She paused a moment, then said, "You may kiss me now if you wish, my darling."
He straightened and frowned a little, and looked away quickly. "That can wait," he said.
They were married a week later and went to live on an elm-shaded street just five blocks from where Sally was born. The cottage was small, white and attractively decorated inside and out. But Sally changed the curtains, as all women must, and bought some new furniture on the installment plan.
The neighbors were friendly folk who knew her husband as Mr. James Rand, an energetic young insurance broker who would certainly carve a wider swath for himself in his chosen profession now that he had so charming a wife.
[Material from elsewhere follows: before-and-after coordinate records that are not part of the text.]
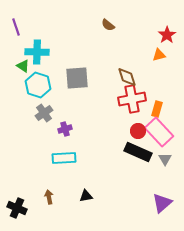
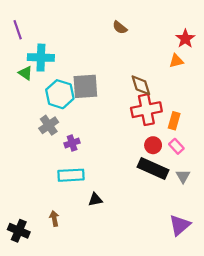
cyan hexagon: (38, 85) -> (60, 94), moved
pink rectangle: (159, 132) -> (176, 146), size x0.5
black triangle: (86, 196) -> (95, 200), moved

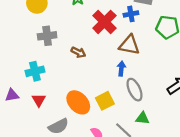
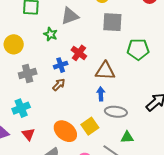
blue cross: (131, 14) -> (61, 65), moved
red cross: (104, 22) -> (79, 53), size x0.7
brown arrow: (78, 52) -> (59, 85), turned -64
gray ellipse: (135, 90) -> (116, 112), turned -50

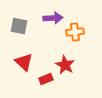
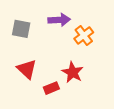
orange cross: (75, 32) -> (84, 36), turned -30

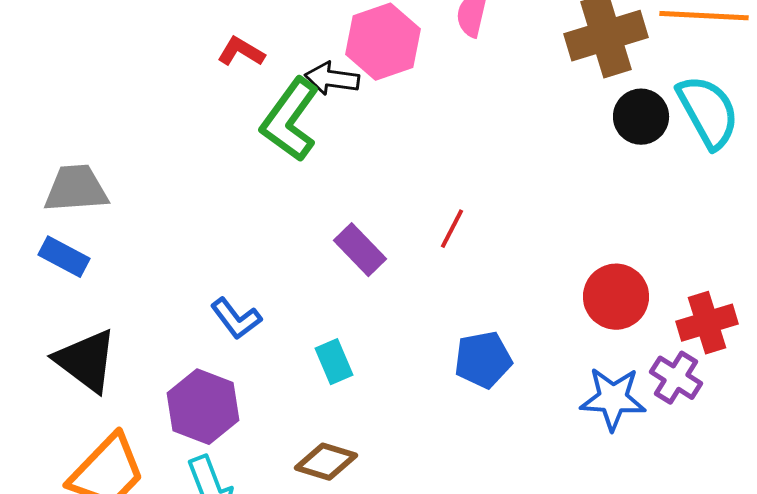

Ten months later the first baby came.
Lying beneath cool white sheets in the hospital Sally looked at the other women and felt so deliriously happy she wanted to cry. It was a beautiful baby and it cuddled close to her heart, its smallness a miracle in itself.
The other husbands came in and sat beside their wives, holding on tight to their happiness. There were flowers and smiles, whispers that explored bright new worlds of tenderness and rejoicing.
Out in the corridor the husbands congratulated one another and came in smelling of cigar smoke.
"Have a cigar! That's right. Eight pounds at birth. That's unusual, isn't it? Brightest kid you ever saw. Knew his old man right off."